Provided data —
━━━━━━

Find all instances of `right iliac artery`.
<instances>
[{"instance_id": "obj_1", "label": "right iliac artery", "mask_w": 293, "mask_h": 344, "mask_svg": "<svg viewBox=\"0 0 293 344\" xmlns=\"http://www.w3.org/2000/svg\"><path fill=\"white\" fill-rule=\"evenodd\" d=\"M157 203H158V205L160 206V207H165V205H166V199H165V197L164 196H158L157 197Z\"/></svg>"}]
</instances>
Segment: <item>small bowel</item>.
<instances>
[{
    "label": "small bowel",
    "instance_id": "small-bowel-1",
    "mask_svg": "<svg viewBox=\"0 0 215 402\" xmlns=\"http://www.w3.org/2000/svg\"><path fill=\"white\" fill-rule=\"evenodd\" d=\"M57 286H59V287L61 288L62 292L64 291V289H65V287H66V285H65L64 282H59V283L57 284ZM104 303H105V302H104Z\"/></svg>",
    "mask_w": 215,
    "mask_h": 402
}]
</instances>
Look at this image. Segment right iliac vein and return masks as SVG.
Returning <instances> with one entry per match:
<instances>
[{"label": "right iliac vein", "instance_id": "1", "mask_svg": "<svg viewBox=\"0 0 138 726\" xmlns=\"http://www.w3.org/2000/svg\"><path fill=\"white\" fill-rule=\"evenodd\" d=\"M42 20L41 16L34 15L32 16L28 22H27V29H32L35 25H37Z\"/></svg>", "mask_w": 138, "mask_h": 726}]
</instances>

━━━━━━

What this task involves —
Count the lines in the records above that contain the string "http", and give only the number.

Final answer —
3